KL divergence negative with AMP

dominikschmidt · April 16, 2022, 11:47am

I’m computing the KL divergence between two categorical distributions using torch.distributions.kl.kl_divergence. When using AMP, the result for my particular inputs is frequently negative (>40% of cases), but only very rarely (<1%) when not using AMP. According to the autocast-op-reference however, kl_div should autocast to float32 anyway.
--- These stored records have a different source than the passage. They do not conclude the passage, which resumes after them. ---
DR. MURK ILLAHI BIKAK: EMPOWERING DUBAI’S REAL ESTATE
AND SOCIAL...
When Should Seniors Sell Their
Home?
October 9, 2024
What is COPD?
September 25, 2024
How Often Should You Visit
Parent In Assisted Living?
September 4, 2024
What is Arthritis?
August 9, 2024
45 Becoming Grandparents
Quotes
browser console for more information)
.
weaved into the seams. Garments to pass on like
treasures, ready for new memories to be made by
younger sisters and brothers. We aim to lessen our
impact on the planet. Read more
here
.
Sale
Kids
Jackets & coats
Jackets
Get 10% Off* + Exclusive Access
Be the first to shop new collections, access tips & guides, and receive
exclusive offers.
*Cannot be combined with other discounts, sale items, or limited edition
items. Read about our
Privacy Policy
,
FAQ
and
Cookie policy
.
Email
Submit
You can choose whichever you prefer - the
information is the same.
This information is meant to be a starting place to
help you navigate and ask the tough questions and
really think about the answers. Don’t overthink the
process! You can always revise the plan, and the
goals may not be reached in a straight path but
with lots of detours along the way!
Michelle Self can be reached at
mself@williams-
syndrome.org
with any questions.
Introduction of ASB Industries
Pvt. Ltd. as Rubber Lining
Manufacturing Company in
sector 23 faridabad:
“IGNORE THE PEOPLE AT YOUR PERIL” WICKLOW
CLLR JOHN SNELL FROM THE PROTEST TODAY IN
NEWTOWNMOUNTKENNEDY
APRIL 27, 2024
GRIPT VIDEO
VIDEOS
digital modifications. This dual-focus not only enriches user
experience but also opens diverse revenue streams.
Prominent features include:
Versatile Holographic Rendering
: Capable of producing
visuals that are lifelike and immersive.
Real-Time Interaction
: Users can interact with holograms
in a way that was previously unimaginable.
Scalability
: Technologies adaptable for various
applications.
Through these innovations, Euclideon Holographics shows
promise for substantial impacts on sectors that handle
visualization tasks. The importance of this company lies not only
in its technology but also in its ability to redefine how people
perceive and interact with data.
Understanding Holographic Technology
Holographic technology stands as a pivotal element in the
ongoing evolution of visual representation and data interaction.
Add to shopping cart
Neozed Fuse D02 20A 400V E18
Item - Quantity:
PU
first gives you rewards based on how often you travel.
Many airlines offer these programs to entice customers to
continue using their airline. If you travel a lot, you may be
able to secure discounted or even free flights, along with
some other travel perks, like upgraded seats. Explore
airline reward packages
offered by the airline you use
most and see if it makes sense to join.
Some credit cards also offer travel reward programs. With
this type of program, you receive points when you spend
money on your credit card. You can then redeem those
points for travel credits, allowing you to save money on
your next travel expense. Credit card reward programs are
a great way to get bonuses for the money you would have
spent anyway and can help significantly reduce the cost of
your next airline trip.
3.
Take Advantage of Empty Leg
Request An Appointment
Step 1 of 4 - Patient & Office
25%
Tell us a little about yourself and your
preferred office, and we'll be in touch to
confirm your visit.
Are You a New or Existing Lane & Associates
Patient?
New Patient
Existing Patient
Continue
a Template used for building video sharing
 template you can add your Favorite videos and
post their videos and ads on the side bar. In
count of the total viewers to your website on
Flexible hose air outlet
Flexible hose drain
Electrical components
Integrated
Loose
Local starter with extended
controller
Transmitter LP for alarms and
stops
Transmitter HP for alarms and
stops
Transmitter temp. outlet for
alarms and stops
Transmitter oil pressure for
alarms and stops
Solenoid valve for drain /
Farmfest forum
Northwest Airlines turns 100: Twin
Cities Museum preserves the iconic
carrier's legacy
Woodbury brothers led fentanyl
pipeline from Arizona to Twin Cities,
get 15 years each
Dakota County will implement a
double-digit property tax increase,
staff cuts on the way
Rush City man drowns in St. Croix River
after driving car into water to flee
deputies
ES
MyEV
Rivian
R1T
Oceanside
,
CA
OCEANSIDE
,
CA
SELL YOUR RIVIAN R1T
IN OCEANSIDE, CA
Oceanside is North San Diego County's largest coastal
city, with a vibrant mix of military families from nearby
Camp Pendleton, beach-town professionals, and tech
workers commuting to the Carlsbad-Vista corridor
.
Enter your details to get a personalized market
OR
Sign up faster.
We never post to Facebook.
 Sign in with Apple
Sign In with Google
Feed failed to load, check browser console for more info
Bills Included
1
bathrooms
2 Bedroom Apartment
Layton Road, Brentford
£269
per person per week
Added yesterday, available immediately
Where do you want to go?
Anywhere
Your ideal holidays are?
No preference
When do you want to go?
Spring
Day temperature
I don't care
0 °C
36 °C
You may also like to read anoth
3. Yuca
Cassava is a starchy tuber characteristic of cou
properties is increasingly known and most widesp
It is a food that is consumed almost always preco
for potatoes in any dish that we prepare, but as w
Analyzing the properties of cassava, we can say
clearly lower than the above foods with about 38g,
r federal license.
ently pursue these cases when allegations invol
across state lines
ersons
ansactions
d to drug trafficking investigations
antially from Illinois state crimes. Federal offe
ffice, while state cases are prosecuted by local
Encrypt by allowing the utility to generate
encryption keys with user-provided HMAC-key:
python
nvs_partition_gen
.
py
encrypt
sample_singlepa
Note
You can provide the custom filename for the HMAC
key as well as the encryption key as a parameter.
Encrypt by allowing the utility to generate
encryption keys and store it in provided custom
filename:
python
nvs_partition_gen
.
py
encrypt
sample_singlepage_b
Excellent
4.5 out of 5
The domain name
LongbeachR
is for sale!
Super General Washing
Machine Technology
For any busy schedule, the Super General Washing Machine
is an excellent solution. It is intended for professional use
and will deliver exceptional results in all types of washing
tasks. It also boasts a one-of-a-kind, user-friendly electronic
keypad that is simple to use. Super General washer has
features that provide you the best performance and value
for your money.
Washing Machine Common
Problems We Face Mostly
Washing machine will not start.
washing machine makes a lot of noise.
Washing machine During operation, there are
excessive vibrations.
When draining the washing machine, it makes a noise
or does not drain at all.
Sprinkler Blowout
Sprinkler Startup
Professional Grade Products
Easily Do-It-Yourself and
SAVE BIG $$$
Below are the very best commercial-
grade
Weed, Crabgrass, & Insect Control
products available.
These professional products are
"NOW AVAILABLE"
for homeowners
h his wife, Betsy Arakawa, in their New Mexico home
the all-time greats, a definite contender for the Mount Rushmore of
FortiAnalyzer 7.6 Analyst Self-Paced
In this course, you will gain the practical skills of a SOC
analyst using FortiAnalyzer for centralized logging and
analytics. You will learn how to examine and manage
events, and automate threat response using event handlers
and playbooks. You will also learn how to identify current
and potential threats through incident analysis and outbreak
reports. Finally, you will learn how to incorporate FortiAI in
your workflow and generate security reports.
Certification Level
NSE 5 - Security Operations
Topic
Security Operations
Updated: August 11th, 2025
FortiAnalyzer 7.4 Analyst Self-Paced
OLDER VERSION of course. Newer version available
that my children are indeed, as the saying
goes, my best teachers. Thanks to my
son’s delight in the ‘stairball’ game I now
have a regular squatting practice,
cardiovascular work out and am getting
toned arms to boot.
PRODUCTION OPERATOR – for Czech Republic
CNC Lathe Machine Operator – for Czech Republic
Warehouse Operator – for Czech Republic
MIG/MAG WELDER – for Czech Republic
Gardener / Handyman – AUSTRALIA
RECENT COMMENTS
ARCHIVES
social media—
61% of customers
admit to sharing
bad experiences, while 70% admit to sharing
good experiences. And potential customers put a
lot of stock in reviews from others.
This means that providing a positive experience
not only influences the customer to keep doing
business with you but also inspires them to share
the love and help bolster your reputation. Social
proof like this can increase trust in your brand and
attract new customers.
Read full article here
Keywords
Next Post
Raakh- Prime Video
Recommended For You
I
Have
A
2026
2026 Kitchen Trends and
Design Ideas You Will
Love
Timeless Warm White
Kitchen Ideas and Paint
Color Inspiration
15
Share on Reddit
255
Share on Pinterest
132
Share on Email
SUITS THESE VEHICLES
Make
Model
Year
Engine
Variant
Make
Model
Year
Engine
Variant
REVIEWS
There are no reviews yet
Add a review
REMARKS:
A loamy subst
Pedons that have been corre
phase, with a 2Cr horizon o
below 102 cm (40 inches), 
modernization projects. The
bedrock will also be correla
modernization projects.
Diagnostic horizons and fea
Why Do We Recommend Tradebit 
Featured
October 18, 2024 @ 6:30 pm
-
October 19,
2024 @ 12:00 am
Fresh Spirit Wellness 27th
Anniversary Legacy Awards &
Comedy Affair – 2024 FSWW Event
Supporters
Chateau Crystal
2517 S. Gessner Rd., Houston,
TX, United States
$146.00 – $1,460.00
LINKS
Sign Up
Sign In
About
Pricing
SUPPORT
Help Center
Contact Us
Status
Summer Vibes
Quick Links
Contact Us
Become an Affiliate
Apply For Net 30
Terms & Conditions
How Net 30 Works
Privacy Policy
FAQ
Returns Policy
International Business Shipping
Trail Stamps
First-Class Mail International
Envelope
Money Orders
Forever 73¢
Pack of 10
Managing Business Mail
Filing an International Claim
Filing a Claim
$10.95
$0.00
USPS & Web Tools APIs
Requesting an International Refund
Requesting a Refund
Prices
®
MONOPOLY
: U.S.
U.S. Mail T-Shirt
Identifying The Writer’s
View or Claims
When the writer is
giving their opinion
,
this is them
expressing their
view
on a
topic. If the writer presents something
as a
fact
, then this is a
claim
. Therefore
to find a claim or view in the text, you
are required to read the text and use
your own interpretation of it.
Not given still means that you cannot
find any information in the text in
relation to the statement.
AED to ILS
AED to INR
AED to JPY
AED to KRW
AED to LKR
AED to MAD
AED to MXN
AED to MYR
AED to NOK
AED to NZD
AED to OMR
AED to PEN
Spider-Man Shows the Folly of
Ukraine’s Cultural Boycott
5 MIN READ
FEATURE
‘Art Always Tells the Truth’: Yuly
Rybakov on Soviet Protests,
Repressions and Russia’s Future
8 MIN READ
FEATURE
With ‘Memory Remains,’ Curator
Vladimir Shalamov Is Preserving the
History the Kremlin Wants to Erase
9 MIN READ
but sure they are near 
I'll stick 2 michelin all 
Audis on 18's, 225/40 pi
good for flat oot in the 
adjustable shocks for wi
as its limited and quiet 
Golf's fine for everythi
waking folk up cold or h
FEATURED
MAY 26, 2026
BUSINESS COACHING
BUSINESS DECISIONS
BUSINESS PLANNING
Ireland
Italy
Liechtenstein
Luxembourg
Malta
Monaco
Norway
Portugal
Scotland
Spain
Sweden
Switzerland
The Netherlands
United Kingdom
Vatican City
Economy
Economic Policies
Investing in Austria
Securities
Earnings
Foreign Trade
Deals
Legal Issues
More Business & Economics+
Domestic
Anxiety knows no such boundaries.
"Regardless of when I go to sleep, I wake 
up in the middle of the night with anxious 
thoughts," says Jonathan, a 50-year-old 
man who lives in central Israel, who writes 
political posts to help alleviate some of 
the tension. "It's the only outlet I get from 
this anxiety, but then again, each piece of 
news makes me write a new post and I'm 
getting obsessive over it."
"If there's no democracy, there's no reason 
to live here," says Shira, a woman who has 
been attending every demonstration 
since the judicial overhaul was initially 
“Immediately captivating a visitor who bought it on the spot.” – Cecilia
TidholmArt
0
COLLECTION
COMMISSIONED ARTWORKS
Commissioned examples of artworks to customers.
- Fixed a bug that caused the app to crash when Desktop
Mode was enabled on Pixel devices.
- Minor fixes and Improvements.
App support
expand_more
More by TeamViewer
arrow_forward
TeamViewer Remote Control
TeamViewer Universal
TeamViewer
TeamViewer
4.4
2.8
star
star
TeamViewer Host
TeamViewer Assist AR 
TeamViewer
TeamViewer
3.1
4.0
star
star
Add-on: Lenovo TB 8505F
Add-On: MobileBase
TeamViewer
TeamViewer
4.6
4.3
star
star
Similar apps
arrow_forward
I’m wondering whether this is an oversight and only applies to torch.nn.functional.kl_div and not to torch.distributions.kl.kl_divergence?

ptrblck · April 16, 2022, 10:23pm

Could you post a minimal, executable code snippet showing the usage of torch.distributions.kl.kl_divergence so that we could check which internal dtypes are used?
I’m currently unsure if this particular op is causing the issues or if its input is already problematic.

dominikschmidt · April 17, 2022, 1:38am

from torch.distributions import Categorical, kl_divergence
from torch.nn.functional import kl_div, log_softmax
import torch

l1 = torch.tensor([[1,2,3]], device='cuda', dtype=torch.float16)
l2 = torch.tensor([[1.01,2,3]], device='cuda', dtype=torch.float16)

print('NO AMP:')
print(kl_divergence(Categorical(logits=l1), 
                    Categorical(logits=l2)).item())
print(kl_div(log_softmax(l2, dim=-1), 
             log_softmax(l1, dim=-1), 
             reduction='batchmean', log_target=True).item())
print(Categorical(logits=l1).logits.dtype, 
      log_softmax(l1, dim=-1).dtype)


with torch.cuda.amp.autocast():
    print('\nAMP:')
    print(kl_divergence(Categorical(logits=l1), 
                        Categorical(logits=l2)).item())
    print(kl_div(log_softmax(l2, dim=-1), 
                 log_softmax(l1, dim=-1), 
                 reduction='batchmean', log_target=True).item())
    print(Categorical(logits=l1).logits.dtype, 
          log_softmax(l1, dim=-1).dtype)


NO AMP:
-0.0008792877197265625
-0.00015211105346679688
torch.float16 torch.float16

AMP:
-0.0008792047156020999
3.946683136746287e-06
torch.float16 torch.float32

(correct kl-div should be ~4.1e-06)

You’re right. It seems that neither result is correct when the inputs are already in float16. When using autocast, log_softmax casts to float32, that’s why it seemed that nn.functional.kl_div was correct. For this example, the results from functional.kl_div are always better than distributions.kl_divergence, whether inputs are both in float32, float16, or mixed.

I suppose in an autocast region:

Categorical should compute logits in float32 (like log_softmax)?
and both kl-div functions should cast inputs to float32?

ptrblck · April 19, 2022, 5:49am

Thanks for the update and the great debugging!
Indeed it looks strange that kl_divergence(Categorical()) seems to be giving a worse numerical stability than the kl_div counterpart. We’ll check how the internal implementations are used.